Certo, fin che si parli di girini il discorso può filare. Col cambiare marcia e dire batraci la musica diventa espressione stridente. E viene da pensare a Stravinskij.
Torniamo ai batraci e dissotterriamo Il re travicello del Giusti che il poeta fece piovere nella gebbia con i ranocchi. Avrebbe potuto scrivere “piovuto ai batraci”, invece di lasciare il “piovuto ai ranocchi”. Ma avrebbe avuto difficoltà al momento di accordare la rima baciata con “ginocchi”, che, piegati come sono stati colti al momento dell’arrivo del re travicello, danno significato definitivo e definitorio alla scena e alla disposizione d’animo dei ranocchi-batraci. Ora voi, cari lettori immaginari, mi chiedereste: “Ma è una questione di batraci?”
A ciascuno lasceremo facoltà di giudicare. Qui, su questa rassegna di scritture on-line, si pretende di dissertare su temi letterari. Quindi non si può che mostrarsi (sic!) prudenti, darsi una calmata, appunto.
Decenni or sono, e si dice per dire, si levarono alte voci femminili con un “Tremate-tremate le donne sono tornate”, fortemente allusivo per il malizioso cambio di “soggetto significante” che, di là dalla diacronicità avrebbe lasciato adito a qualche “distinguo”. Ebbene? Adesso non siamo in pochi a rimpiangere le streghe. E i rimpianti non traducono liete speranze.
Siamo come i velisti quando aspettano il vento. O come i barcaioli a braccia conserte, quando guardano verso l’orizzonte e controllano il ritmo della risacca in attesa che finisca il vento di libeccio.
E gli intellettuali? Ingaglioffiti? Già, s’è detto prima: nemmeno le donne.
Niente.

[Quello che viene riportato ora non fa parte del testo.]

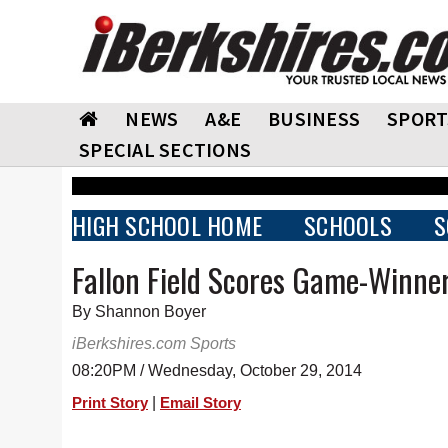
NEWS
A&E
BUSINESS
SPORT
SPECIAL SECTIONS
HIGH SCHOOL HOME
SCHOOLS
S
Fallon Field Scores Game-Winner
By Shannon Boyer
iBerkshires.com Sports
08:20PM / Wednesday, October 29, 2014
|
Print Story
Email Story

Siamo nella calma opprimente dell’occhio d’un ciclone che non si decide a scatenare la propria mostruosa energia. I girini crescono e si fanno batraci e questi male che vada, rospi. Che ai tempi dei nonni nessuno voleva inghiottire.
Sembra una nuova più aderente sceneggiatura del Deserto dei Tartari di Buzzati. Tutti in attesa del nemico, dell’invasore. L’ansia ci rode impietosa.
Diamoci una calmata, ci sono le lobby di scolta. Pensano loro per tutti.
A noi basterebbe il diritto del voto. Ma l’ansia ci impedisce di usarlo. Per questo sarebbe igienico calmarsi, ascoltare. Le voci ci sono, i segni non mancano, diamoci una calmata e facciamoci schiarire le idee, è questo il momento giusto per meditare e forse anche per agire.